* Task directions:
Among the entries below, find the line with "182 189 2.55", then quote it and each following line up to and including the line with "109 493 293", and nothing else.

* Information shown:
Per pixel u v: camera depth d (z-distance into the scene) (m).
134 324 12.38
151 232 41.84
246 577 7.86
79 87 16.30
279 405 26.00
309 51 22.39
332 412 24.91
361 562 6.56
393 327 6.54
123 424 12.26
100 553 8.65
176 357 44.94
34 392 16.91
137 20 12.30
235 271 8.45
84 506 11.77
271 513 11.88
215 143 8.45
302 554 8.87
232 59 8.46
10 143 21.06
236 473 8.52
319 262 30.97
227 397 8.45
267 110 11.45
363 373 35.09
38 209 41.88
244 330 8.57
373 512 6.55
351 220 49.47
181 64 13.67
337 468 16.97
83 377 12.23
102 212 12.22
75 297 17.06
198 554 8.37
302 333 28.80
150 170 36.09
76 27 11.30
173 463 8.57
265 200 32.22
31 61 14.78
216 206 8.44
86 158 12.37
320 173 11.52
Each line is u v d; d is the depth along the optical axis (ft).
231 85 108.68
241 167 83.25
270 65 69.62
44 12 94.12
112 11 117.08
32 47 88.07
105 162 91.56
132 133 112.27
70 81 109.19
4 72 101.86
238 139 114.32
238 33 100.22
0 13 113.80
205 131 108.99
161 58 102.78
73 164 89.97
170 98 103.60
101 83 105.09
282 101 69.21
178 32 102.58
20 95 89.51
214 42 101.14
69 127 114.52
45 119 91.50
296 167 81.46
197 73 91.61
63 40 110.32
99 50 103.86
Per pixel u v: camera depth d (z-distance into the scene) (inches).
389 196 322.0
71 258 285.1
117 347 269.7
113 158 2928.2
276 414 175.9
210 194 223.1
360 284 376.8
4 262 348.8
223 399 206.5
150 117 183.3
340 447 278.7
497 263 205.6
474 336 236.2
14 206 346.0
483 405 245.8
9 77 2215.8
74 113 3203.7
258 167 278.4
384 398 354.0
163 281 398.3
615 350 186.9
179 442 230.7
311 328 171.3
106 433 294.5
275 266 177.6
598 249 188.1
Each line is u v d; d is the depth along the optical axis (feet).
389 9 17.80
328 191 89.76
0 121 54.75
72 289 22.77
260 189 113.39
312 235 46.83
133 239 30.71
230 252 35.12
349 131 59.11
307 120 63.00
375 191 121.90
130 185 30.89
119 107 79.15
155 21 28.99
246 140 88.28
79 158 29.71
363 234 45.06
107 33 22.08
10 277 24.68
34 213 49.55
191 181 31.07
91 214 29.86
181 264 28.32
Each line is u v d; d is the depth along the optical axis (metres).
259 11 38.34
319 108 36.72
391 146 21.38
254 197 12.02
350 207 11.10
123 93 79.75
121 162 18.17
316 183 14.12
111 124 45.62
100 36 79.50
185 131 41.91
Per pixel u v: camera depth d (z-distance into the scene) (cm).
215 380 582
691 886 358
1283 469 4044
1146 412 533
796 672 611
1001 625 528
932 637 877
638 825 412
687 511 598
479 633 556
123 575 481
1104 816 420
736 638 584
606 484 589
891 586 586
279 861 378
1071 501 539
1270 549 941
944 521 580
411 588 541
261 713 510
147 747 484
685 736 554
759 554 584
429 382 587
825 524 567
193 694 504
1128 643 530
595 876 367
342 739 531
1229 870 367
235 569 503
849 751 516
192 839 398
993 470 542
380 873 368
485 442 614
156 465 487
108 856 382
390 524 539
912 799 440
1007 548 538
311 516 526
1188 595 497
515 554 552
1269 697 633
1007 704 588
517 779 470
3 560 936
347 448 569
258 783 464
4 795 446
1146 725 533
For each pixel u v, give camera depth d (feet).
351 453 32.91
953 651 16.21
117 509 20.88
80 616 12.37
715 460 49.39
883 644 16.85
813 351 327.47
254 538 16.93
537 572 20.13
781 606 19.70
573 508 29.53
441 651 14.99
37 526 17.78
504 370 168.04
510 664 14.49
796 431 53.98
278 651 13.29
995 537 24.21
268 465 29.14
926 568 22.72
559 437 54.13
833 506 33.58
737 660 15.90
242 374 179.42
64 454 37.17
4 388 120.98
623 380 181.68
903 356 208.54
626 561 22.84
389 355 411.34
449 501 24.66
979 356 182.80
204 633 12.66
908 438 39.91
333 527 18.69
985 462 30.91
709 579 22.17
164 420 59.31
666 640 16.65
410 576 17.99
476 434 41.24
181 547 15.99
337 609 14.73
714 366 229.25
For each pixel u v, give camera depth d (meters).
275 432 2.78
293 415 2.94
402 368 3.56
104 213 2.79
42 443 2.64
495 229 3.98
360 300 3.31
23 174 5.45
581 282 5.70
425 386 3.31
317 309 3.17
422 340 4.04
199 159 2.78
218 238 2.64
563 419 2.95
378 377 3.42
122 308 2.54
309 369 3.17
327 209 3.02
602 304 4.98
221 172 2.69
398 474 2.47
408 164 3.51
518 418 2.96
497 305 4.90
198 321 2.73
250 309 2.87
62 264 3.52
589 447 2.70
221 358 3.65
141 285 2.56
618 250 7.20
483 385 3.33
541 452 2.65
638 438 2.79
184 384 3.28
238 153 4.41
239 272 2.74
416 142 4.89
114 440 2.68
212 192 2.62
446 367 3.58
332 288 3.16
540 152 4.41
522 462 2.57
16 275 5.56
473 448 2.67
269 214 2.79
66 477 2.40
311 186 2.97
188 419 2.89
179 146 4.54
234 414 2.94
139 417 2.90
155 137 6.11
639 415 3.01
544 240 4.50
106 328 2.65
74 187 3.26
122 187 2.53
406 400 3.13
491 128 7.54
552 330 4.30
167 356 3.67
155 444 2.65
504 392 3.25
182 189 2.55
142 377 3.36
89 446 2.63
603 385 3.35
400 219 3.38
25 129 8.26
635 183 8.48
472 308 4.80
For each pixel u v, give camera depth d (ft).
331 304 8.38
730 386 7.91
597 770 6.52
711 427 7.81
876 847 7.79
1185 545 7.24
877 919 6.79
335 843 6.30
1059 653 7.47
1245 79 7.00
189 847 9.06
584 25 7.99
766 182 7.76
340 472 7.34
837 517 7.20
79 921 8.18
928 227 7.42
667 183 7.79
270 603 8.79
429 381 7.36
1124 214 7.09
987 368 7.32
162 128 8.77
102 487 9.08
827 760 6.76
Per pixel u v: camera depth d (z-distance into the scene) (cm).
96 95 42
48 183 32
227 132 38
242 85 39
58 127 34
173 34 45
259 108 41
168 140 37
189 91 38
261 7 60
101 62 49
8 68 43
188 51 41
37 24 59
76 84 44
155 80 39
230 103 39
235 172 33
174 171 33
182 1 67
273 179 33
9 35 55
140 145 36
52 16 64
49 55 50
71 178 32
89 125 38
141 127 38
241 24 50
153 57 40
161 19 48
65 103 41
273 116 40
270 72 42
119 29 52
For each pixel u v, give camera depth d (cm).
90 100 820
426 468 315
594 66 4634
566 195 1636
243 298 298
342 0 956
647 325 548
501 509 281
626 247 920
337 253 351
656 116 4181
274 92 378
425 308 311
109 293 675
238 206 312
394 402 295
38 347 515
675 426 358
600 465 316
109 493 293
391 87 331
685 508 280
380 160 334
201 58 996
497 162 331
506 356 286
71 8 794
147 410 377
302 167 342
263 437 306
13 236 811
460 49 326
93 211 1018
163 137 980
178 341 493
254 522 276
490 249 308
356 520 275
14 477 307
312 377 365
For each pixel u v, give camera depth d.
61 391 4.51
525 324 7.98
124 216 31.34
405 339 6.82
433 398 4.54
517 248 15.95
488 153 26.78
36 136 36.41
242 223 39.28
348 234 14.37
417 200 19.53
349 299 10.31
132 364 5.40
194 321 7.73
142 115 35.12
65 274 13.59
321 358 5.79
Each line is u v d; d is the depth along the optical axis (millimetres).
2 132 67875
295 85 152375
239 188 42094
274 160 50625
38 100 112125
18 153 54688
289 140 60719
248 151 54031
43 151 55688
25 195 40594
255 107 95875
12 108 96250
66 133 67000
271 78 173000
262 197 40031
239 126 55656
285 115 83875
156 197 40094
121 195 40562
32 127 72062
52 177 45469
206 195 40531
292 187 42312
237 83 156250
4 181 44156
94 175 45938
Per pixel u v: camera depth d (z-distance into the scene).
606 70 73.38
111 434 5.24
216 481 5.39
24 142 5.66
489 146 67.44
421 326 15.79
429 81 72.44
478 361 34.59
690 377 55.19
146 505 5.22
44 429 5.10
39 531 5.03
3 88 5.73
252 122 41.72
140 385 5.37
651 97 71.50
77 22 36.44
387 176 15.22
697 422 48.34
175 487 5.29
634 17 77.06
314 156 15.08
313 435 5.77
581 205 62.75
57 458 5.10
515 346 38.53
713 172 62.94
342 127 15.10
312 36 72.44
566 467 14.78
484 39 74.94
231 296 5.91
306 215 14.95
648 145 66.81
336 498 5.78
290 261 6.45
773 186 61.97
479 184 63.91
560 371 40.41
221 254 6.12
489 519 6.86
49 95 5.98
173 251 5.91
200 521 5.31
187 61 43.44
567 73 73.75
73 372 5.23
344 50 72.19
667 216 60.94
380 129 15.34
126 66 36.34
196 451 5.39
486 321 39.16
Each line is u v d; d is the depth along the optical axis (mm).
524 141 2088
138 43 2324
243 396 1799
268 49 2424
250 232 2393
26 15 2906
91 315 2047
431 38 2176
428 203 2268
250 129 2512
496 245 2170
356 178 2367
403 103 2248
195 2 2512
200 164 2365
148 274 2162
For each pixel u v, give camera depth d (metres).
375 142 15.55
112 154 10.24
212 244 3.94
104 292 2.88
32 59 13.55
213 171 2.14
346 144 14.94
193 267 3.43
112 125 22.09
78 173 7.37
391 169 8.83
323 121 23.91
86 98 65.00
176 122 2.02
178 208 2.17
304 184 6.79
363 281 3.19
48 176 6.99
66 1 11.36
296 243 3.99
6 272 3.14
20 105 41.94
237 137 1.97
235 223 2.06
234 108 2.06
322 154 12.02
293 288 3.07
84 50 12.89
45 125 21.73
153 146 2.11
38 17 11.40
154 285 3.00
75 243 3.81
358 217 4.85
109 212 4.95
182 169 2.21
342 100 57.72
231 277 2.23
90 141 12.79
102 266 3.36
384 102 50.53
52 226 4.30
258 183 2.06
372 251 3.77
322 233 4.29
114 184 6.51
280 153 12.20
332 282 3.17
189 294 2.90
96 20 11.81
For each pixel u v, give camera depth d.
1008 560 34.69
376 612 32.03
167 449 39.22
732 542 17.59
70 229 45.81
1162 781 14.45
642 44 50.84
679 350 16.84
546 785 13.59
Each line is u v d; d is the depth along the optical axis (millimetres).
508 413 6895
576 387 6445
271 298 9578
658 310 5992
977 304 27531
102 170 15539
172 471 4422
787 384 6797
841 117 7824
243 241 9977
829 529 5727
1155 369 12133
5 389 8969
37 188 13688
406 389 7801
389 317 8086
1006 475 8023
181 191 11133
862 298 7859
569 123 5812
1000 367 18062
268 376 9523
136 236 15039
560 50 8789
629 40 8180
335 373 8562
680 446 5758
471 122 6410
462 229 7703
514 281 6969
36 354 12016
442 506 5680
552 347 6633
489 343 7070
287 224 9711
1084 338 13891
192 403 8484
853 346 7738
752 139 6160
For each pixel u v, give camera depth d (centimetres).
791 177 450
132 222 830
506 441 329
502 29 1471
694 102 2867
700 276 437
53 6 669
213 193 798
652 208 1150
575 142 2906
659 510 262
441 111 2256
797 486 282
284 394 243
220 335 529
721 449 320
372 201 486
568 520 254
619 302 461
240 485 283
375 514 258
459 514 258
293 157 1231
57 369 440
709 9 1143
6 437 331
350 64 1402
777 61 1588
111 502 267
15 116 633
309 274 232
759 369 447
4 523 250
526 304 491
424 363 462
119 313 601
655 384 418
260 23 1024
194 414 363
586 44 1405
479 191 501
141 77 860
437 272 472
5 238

* Your solution:
182 189 2.55
142 377 3.36
89 446 2.63
603 385 3.35
400 219 3.38
25 129 8.26
635 183 8.48
472 308 4.80
For each pixel u v, give camera depth d (ft).
331 304 8.38
730 386 7.91
597 770 6.52
711 427 7.81
876 847 7.79
1185 545 7.24
877 919 6.79
335 843 6.30
1059 653 7.47
1245 79 7.00
189 847 9.06
584 25 7.99
766 182 7.76
340 472 7.34
837 517 7.20
79 921 8.18
928 227 7.42
667 183 7.79
270 603 8.79
429 381 7.36
1124 214 7.09
987 368 7.32
162 128 8.77
102 487 9.08
827 760 6.76
Per pixel u v: camera depth d (z-distance into the scene) (cm).
96 95 42
48 183 32
227 132 38
242 85 39
58 127 34
173 34 45
259 108 41
168 140 37
189 91 38
261 7 60
101 62 49
8 68 43
188 51 41
37 24 59
76 84 44
155 80 39
230 103 39
235 172 33
174 171 33
182 1 67
273 179 33
9 35 55
140 145 36
52 16 64
49 55 50
71 178 32
89 125 38
141 127 38
241 24 50
153 57 40
161 19 48
65 103 41
273 116 40
270 72 42
119 29 52
For each pixel u v, give camera depth d (cm).
90 100 820
426 468 315
594 66 4634
566 195 1636
243 298 298
342 0 956
647 325 548
501 509 281
626 247 920
337 253 351
656 116 4181
274 92 378
425 308 311
109 293 675
238 206 312
394 402 295
38 347 515
675 426 358
600 465 316
109 493 293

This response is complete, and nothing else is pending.